Ramos João Rodrigues Correia, Bissinger Thomas, Genzel Yvonne, Reichl Udo
Bioprocess Engineering, Max Planck Institute for Dynamics of Complex Technical Systems, Sandtorstrasse 1, 39106 Magdeburg, Germany.
Institute of Process Engineering, Faculty of Process & Systems Engineering, Otto-von-Guericke University, Universitätsplatz 2, 39106 Magdeburg, Germany.
Metabolites. 2022 Mar 12;12(3):239. doi: 10.3390/metabo12030239.

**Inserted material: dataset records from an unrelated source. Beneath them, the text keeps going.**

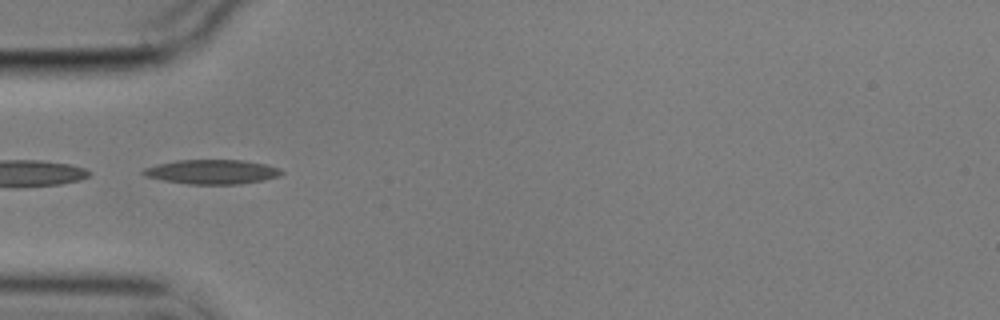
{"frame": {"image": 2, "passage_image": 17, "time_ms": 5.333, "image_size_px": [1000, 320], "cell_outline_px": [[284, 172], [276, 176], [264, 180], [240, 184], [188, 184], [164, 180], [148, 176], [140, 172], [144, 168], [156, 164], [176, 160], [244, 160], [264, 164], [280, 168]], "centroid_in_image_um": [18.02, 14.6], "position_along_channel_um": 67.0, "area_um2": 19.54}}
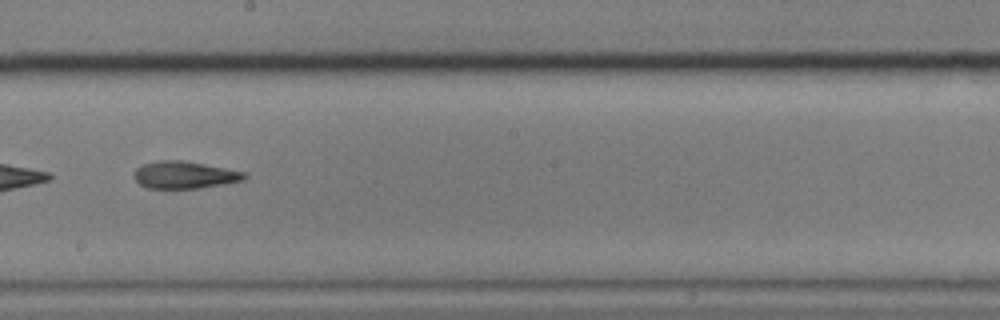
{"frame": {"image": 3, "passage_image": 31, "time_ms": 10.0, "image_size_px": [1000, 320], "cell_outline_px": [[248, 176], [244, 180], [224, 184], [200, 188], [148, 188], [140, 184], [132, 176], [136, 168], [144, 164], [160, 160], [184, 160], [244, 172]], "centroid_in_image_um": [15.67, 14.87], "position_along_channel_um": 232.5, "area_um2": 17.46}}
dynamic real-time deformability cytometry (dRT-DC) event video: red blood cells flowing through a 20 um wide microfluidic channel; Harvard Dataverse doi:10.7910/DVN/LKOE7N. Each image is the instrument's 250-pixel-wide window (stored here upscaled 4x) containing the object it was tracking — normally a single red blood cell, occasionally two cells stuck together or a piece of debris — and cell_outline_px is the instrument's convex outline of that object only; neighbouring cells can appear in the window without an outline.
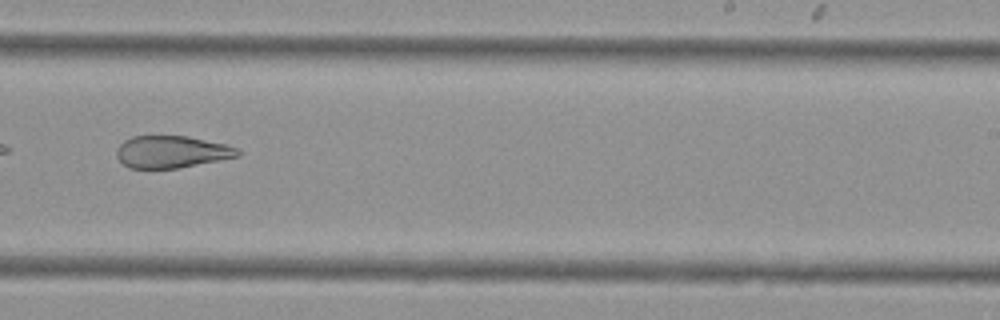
{"species": "Egyptian fruit bat (a non-hibernating species)", "species_latin": "Rousettus aegyptiacus", "temperature_condition": "cold", "stored_images_in_passage": 36, "camera_frame_rate_fps": 3000, "um_per_image_px": 0.085, "animal": {"sex": "female"}, "frame": {"image": 1, "passage_image": 21, "time_ms": 6.667, "image_size_px": [1000, 320], "cell_outline_px": [[240, 156], [220, 160], [176, 168], [128, 168], [116, 156], [116, 148], [124, 140], [132, 136], [188, 136], [224, 144], [236, 148], [240, 152]], "centroid_in_image_um": [14.55, 12.9], "position_along_channel_um": 274.4, "area_um2": 22.54}}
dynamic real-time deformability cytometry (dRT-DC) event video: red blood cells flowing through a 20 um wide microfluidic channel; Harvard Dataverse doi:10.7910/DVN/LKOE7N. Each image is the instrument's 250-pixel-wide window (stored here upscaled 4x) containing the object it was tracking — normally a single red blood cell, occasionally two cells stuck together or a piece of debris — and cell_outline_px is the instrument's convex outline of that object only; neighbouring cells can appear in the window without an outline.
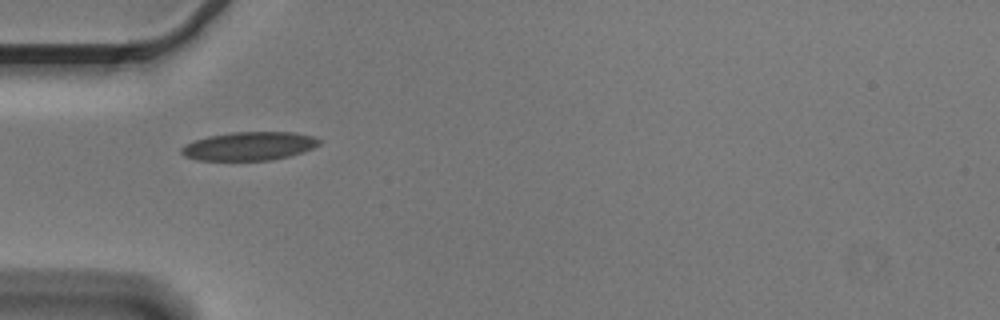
{"species": "Egyptian fruit bat (a non-hibernating species)", "species_latin": "Rousettus aegyptiacus", "temperature_condition": "cold", "stored_images_in_passage": 7, "camera_frame_rate_fps": 3000, "um_per_image_px": 0.085, "animal": {"sex": "male"}, "frame": {"image": 1, "passage_image": 1, "time_ms": 0.0, "image_size_px": [1000, 320], "cell_outline_px": [[320, 144], [312, 148], [288, 156], [272, 160], [196, 160], [184, 156], [180, 152], [180, 148], [184, 144], [208, 136], [232, 132], [296, 132], [312, 136], [320, 140]], "centroid_in_image_um": [21.14, 12.41], "position_along_channel_um": 63.9, "area_um2": 22.83}}
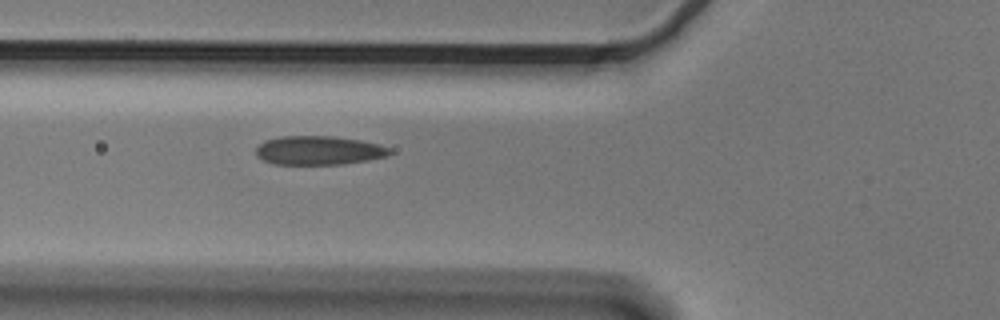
{"frame": {"image": 2, "passage_image": 4, "time_ms": 1.0, "image_size_px": [1000, 320], "cell_outline_px": [[392, 152], [388, 156], [368, 160], [344, 164], [272, 164], [260, 160], [256, 156], [256, 148], [264, 140], [280, 136], [336, 136], [360, 140], [380, 144], [392, 148]], "centroid_in_image_um": [27.1, 12.78], "position_along_channel_um": 98.7, "area_um2": 22.89}}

Cell cultured-based influenza virus production is a viable option for vaccine manufacturing. In order to achieve a high concentration of viable cells, is requirement to have not only optimal process conditions, but also an active metabolism capable of intracellular synthesis of viral components. Experimental metabolic data collected in such processes are complex and difficult to interpret, for which mathematical models are an appropriate way to simulate and analyze the complex and dynamic interaction between the virus and its host cell. A dynamic model with 35 states was developed in this study to describe growth, metabolism, and influenza A virus production in shake flask cultivations of suspension Madin-Darby Canine Kidney (MDCK) cells. It considers cell growth (concentration of viable cells, mean cell diameters, volume of viable cells), concentrations of key metabolites both at the intracellular and extracellular level and virus titers. Using one set of parameters, the model accurately simulates the dynamics of mock-infected cells and correctly predicts the overall dynamics of virus-infected cells for up to 60 h post infection (hpi). The model clearly suggests that most changes observed after infection are related to cessation of cell growth and the subsequent transition to apoptosis and cell death. However, predictions do not cover late phases of infection, particularly for the extracellular concentrations of glutamate and ammonium after about 12 hpi. Results obtained from additional in silico studies performed indicated that amino acid degradation by extracellular enzymes resulting from cell lysis during late infection stages may contribute to this observed discrepancy.
基于细胞培养的流感病毒生产是疫苗制造的一种可行选择。为了获得高浓度的活细胞,不仅需要优化的工艺条件,还需要具有能够在细胞内合成病毒成分的活跃代谢。在此类过程中收集的实验代谢数据复杂且难以解释,数学模型是模拟和分析病毒与其宿主细胞之间复杂动态相互作用的合适方法。本研究开发了一个具有35个状态的动态模型,以描述悬浮型犬肾传代细胞(MDCK)在摇瓶培养中的生长、代谢和甲型流感病毒生产。它考虑了细胞生长(活细胞浓度、平均细胞直径、活细胞体积)、细胞内和细胞外关键代谢物的浓度以及病毒滴度。使用一组参数,该模型准确模拟了 mock 感染细胞的动态,并正确预测了感染后长达60小时(hpi)的病毒感染细胞的整体动态。该模型清楚地表明,感染后观察到的大多数变化与细胞生长停止以及随后向凋亡和细胞死亡的转变有关。然而,预测并不涵盖感染的后期阶段,特别是在感染后约12小时后的谷氨酸和铵的细胞外浓度。从额外的计算机模拟研究中获得的结果表明,感染后期细胞裂解产生的细胞外酶对氨基酸的降解可能导致了观察到的这种差异。